Just as an execution is assigned to a sample if all its input data belongs to a single sample, they can also be assigned to project if all the input data belongs to a single project. The executions of a project are therefore all of its samples' executions, and its directly contained executions.
- Name
name
- Type
- string
- Description
The project's name.
- Name
name
- Type
- string
- Description
The project's description - this should explain what the research aim is/was, and any other contextual information.
- Name
private
- Type
- boolean
- Description
If
false
, anybody will be able to view the project, even users not signed in (providing they can access the instance of Flow).

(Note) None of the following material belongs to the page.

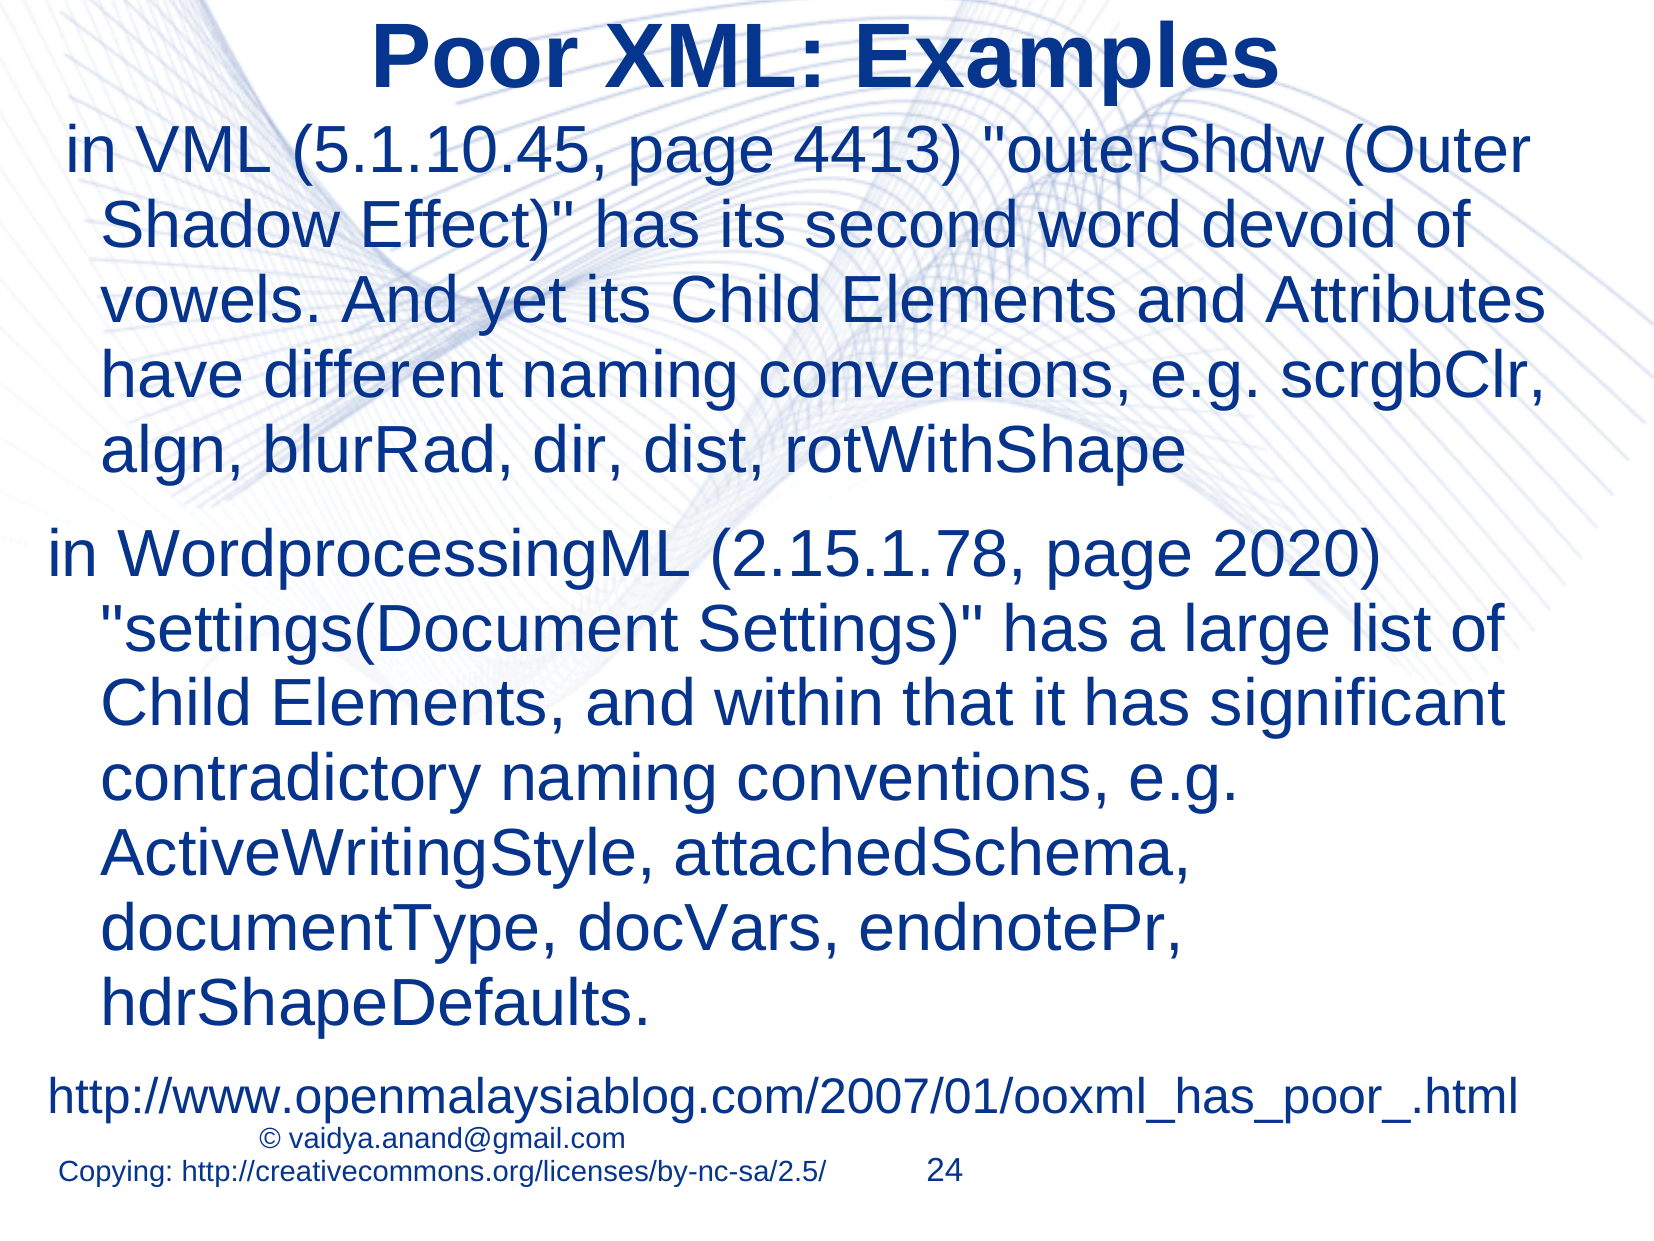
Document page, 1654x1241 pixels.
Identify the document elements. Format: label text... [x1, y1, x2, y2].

picture [0, 0, 1654, 1241]
list in VML (5.1.10.45, page 4413) "outerShdw (Outer Shadow Effect)" has its second word devoid of vowels. And yet its Child Elements and Attributes have different naming conventions, e.g. scrgbClr, algn, blurRad, dir, dist, rotWithShape in WordprocessingML (2.15.1.78, page 2020) "settings(Document Settings)" has a large list of Child Elements, and within that it has significant contradictory naming conventions, e.g. ActiveWritingStyle, attachedSchema, documentType, docVars, endnotePr, hdrShapeDefaults. http://www.openmalaysiablog.com/2007/01/ooxml_has_poor_.html [29, 112, 1625, 1125]
title Poor XML: Examples [29, 0, 1625, 112]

All of its samples must be eligible to be public for a project to be made public.
- Name
created
- Type
- int
- Description
The timestamp for the creation of the project.
- Name
owner
- Type
- ID
- Description
The user who owns the project.
- Name
creator
- Type
- ID
- Description
The user who originally created the project.
- Name
group_owner
- Type
- ID
- Description
The group who owns the project.
Papers
Projects can have zero or more papers associated with them. These are not set directly, but are determined from the Pubmed IDs of the associated samples. Their attributes are:
- Name
id
- Type
- string
- Description
The Pubmed ID.
- Name
title
- Type
- string
- Description
The full title of the paper.
- Name
year
- Type
- int
- Description
The year of publication.
- Name
journal
- Type
- string
- Description
The name of the journal the paper was published in.